Read Into The Question More, Not The Book

, , , , , | Romantic | April 11, 2019

(My boyfriend brings books to work to read when it’s slow.)

Boyfriend: “Hey, should I read [Book #1] or [Book #2]?”

Me: “Uh… [Book #1].”

Boyfriend: “But what about [Book #2]?”

Me: “I dunno, what about [Book #2]?”

Boyfriend: “I really want to read [Book #2].”

Me: “Then why did you ask?!”

Jack And Jill Ran Up The Hill To Play With Dick And Jane

, , , , | Right | March 28, 2019

(A young woman comes into our store and heads for the kids’ section.)

Customer: “Do you have any of those Sam I Am books?”

Me: “I’m afraid I’m not familiar with those.”

Customer: “You know, ‘I am Sam; Sam I am.’”

Me: “You mean Dr. Seuss? Let me see what we have…”

Customer: “No, not that. ‘See Sam run.’ That kind of thing.”

Me: “Oh, you mean like Dick and Jane.

Customer: “Yeah! That’s it!”

(I guess Dick and Jane got a new dog.)

Becoming A Regular Problem

, , , | Right | March 25, 2019

(The library where I work is changing locations since our original building is going to get demolished. During the week we are moving, we are obviously closed to the public as we are boxing up everything, dismantling furniture, and hauling out our entire inventory. All of our regular patrons understand this but one. On Monday, he nudges his way past the maintenance people, who are disassembling the desks, and into the library. It’s clear we’re in a state of upheaval.)

Regular: “Hello [My Name] and [Coworker]. I’d like to return these DVDs and renew these ones. Can you tell me when everything else is due? And then can you place a hold on—“

Me: “[Regular], you can’t be here. You have to get out. We won’t be open until Friday.”

Regular: “But I want to renew—“

Coworker: “Get out; we’re closed. You can’t be here until our reopening at 10 am on Friday.”

(The regular leaves. On Tuesday, he’s literally standing in front of the moving truck as they are handling large, heavy items and is in danger of causing the movers to trip and hurt themselves or him.)

Mover: “Do you guys know anything about that teenager outside?”

Coworker: “God, he’s back?”

Me: “Tell him he can come back when we open on Friday.”

Mover: “I told him, but he won’t go away.”

Coworker: “I’ll go out and talk to him.”

(It takes almost ten minutes, but she convinces him to leave. On Wednesday, we’re inside setting things up and working on displays. He pushes his face against the window in the door and stares at us until we’re forced to acknowledge him.)

Coworker: “[Regular], we’ve told you every single day this week. You CAN’T be here.”

Regular: “But I just want to look around.”

Coworker: “Go home.”

Regular: “Hey, can [My Name] come out? I saw her through the window. I want to talk to her.”

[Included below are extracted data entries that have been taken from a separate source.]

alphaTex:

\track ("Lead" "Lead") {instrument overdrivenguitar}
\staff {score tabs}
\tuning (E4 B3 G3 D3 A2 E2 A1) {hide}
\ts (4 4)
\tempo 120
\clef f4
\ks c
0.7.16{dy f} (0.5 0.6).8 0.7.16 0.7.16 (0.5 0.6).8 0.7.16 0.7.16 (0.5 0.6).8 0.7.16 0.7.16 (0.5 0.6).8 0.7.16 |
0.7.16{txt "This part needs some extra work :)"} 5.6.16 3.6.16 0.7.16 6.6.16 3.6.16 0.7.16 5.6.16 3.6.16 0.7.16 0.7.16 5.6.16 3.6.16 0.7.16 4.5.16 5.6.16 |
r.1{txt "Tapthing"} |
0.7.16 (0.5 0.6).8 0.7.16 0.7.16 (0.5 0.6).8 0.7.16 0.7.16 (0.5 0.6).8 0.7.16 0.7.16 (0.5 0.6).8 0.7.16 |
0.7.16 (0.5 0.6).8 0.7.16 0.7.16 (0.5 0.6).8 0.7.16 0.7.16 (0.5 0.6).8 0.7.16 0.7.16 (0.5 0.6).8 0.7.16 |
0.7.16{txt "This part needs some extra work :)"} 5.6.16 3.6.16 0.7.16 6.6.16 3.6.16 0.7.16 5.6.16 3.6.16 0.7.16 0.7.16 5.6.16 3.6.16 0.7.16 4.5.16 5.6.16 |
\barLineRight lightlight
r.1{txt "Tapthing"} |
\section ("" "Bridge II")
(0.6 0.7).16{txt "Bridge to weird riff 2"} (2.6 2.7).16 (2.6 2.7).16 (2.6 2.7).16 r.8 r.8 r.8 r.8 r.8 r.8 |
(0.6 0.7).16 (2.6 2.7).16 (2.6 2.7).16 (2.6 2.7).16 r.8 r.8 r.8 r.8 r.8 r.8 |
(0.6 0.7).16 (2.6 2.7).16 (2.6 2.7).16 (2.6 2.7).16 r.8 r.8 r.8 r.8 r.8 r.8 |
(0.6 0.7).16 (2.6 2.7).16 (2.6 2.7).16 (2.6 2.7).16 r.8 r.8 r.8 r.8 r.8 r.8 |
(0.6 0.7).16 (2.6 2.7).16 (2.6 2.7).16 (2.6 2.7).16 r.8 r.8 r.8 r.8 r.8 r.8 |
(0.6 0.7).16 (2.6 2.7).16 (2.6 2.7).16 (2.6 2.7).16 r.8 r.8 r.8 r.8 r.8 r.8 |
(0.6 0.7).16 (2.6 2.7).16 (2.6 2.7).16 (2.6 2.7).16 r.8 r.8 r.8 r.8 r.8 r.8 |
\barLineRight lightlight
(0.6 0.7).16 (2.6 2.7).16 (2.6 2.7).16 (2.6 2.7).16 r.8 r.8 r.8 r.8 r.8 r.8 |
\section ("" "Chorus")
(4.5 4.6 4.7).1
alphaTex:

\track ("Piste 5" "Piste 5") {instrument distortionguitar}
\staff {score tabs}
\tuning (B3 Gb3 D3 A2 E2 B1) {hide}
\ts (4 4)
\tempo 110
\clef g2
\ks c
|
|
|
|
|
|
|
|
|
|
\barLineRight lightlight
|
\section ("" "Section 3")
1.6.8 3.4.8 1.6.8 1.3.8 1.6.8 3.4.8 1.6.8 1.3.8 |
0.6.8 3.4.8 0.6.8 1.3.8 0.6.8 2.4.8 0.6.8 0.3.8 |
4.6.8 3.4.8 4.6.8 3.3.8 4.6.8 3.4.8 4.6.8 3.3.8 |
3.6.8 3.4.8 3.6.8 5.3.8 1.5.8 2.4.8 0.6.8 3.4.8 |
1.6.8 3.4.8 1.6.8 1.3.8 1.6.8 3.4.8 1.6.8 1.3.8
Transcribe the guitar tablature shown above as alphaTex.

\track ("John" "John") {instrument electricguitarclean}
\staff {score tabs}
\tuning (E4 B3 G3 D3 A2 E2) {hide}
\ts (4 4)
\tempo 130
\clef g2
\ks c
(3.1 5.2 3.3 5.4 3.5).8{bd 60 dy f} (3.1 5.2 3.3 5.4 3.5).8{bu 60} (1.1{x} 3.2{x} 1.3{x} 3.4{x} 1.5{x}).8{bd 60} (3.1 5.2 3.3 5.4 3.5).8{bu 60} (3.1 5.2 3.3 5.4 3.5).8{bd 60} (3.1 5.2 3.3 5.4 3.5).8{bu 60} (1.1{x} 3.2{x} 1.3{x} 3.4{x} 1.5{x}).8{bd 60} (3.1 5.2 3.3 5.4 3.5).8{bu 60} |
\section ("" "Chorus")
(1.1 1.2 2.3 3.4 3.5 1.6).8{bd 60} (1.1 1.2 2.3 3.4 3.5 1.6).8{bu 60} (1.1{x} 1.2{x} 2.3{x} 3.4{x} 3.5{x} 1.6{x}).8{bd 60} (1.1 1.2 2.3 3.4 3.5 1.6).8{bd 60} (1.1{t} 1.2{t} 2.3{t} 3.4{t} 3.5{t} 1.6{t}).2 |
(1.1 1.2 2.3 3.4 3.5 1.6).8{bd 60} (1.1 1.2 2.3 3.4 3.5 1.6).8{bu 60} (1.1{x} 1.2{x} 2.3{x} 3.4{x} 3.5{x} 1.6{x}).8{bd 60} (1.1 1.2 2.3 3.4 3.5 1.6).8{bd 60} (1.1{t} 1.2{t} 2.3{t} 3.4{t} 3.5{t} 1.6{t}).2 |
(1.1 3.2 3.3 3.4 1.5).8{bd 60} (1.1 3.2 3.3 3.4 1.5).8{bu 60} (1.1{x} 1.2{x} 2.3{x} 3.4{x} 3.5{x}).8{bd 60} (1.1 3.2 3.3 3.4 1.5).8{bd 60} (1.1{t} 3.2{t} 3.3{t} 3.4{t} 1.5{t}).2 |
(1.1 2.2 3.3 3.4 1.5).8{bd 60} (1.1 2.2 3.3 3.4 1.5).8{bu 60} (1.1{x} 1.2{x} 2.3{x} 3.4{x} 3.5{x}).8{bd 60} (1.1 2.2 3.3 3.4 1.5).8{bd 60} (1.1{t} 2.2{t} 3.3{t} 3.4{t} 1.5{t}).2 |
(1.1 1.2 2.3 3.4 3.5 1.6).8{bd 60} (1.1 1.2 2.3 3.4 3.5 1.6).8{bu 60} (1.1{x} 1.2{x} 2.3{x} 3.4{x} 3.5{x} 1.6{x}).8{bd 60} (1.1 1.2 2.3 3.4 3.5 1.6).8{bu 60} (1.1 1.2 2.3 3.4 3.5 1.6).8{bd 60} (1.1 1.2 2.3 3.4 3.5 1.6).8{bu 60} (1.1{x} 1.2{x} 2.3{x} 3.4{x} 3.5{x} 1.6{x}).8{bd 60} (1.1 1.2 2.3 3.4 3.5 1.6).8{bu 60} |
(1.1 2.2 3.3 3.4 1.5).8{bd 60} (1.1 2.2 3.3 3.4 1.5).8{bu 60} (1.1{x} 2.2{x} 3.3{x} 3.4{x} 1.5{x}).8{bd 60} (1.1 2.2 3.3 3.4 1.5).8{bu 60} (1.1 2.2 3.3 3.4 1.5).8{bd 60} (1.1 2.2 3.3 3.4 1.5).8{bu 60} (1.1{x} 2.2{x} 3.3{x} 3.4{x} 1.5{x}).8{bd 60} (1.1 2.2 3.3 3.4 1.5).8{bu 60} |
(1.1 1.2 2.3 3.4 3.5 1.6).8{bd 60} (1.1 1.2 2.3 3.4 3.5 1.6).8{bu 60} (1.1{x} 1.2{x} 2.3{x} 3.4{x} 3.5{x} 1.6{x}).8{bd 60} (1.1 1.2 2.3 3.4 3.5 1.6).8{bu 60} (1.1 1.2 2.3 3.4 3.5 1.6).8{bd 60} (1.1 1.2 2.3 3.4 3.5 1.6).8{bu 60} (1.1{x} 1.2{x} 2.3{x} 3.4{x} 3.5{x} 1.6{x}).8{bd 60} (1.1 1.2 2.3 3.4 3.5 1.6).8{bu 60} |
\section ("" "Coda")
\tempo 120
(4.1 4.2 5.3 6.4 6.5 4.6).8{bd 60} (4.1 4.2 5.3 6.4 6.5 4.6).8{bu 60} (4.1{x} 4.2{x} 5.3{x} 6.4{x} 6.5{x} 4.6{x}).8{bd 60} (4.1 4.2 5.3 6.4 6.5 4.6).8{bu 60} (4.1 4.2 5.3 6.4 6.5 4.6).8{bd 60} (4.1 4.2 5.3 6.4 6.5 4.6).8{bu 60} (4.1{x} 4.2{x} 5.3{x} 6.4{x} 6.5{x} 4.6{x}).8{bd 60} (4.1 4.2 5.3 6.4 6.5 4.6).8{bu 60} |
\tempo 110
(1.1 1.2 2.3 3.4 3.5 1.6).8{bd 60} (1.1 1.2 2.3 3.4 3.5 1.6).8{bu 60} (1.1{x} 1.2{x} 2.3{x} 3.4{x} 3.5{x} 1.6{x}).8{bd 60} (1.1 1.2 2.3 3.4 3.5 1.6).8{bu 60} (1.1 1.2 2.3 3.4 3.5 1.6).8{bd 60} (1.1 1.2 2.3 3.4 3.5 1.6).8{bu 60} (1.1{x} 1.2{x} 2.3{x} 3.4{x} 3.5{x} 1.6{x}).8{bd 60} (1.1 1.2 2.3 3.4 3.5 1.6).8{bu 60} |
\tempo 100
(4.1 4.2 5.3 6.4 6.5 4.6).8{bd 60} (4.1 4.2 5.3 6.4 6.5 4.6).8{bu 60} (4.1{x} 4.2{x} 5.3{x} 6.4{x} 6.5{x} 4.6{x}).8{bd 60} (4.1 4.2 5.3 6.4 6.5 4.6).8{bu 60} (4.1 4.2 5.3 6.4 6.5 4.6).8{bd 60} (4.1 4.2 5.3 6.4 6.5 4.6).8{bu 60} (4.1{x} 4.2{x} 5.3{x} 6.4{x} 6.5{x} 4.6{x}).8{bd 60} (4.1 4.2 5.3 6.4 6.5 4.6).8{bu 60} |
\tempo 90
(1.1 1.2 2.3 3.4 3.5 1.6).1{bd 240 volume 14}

Coworker: “She can’t come out. We have to work, and you have to leave.”

Regular: “But I want to talk to [My Name].”

(My coworker looks at me, and I shake my head vigorously.)

Coworker: “She says ‘Hi.’ Now you have to leave.”

(He finally leaves. On Thursday, I draw all the curtains shut before working on the final tasks that need do before our grand opening.)

Director: “Let’s open these curtains and let in some light!” *she proceeds to do so*

Me: “I’m not comfortable with opening the curtains. One of our regulars has been basically stalking us all week. He’s been peeking through the windows and asking that we come outside and talk with him. I want to do everything we can to discourage that kind of behavior.”

Director: “Nonsense! That’s what windows are for!” *she opens all the curtains* “And don’t you dare close them!”

(I was too shocked that she believes windows are made for peeping to protest. That afternoon, sure enough, our regular returns. He crouches by the very windows I had shaded, since this is a split level facility, and presses his face against the glass. He waves at us whenever we happen to even remotely move in his direction, and he makes obvious gestures that he wants us to either open the door or just let him into the building. After thirty minutes of him doing this, [Coworker #2], who is unaware of the situation since this is her first day working since the move, opens the door to take some trash outside. The regular immediately pushes past her and into the building.)

Coworker #2: “Woah, hey, [Regular], you can’t be in here!”

Regular: “Cool place you guys have!” *he goes right to the movies* “Got any new movies in?”

Me: “[Regular], get out. You can’t be here! You know this! We told you we don’t open until ten o’clock on Friday.”

Regular: “I saw you guys inside and I figured you’re open.” *pulls out a movie* “Can I check this out?”

Coworker: “Get out!”

Regular: “So I can’t check this out?”

All Three of Us: “Get out!”

(He finally left. On Friday, he loitered outside our door from eight am until the grand re-opening at ten, trying to convince every staff member who was busy with prep work to let him in and talk with him.)

This Is Not A New Problem

, , , | Right | March 22, 2019

(I work in an entertainment store that sells new and used movies, books, CDs, and video games. Our used products have the word “USED” printed on the price tag, and we mark them with a green sticker that also has the word printed on it. I am working the books service desk today. A woman comes to my service desk with our only copy of ‘Fifty Shades Freed’ by E. L. James.)

Woman: “What’s the price of this?”

Me: “It’s $8.99, ma’am,”

Woman: “No, I mean the used price.”

Me: “I’m sorry, that’s not a used copy; that’s new.”

Woman: “Are you f****** kidding me? This isn’t new! Look at it! Its pages are bent, and the cover is scratched.”

Me: “Ma’am, it doesn’t say used on the price tag, and there isn’t a green used sticker on it. The book is new, and it’s $8.99.”

Woman: “That’s a load of crap! How can you sell this as new?! Don’t you have some way of protecting them so they don’t look like they’ve already been read?”

Me: “I don’t exactly have the time to shrink wrap hundreds of new books.”

Woman: “I demand you give this to me at the used price,”

Me: “I’m sorry, I can’t do that. The tag says it’s new, and it’s marked as new in our system. If you really want it, you’ll have to purchase it as is, or find it somewhere else.”

Woman: “This is complete bull-s***!”

(She throws the book on the ground and stomps away.)

Me: *as I pick up the book* “You know, that doesn’t exactly make it any newer!”

Does V.C. Stand For “Very Creepy”?

, , , , , | Friendly | February 26, 2019

(In high school, I am something of a goody-two-shoes, a full-fledged dork, and a voracious bookworm. I am always carrying around a library book or two in case I get a spare minute to read. At lunch, I stack my books on the table and one of my classmates notices the top one.)

Classmate: “Are you reading a V.C. Andrews book?”

Me: “Yeah, I’ve never read anything by her before, but it looked interesting. She’s apparently written a ton of books.”

Classmate: “Okay, well, I had to read a V.C. Andrews book for Lit Class, and it was about incest. I can’t imagine you reading anything like that.”

Me: *shrugs* “Well, no incest yet. If I find any I’ll let you know.”

(Next chapter? Boom, incest. I did finish it, because I never give up on a book, but I felt dirty for about a month.)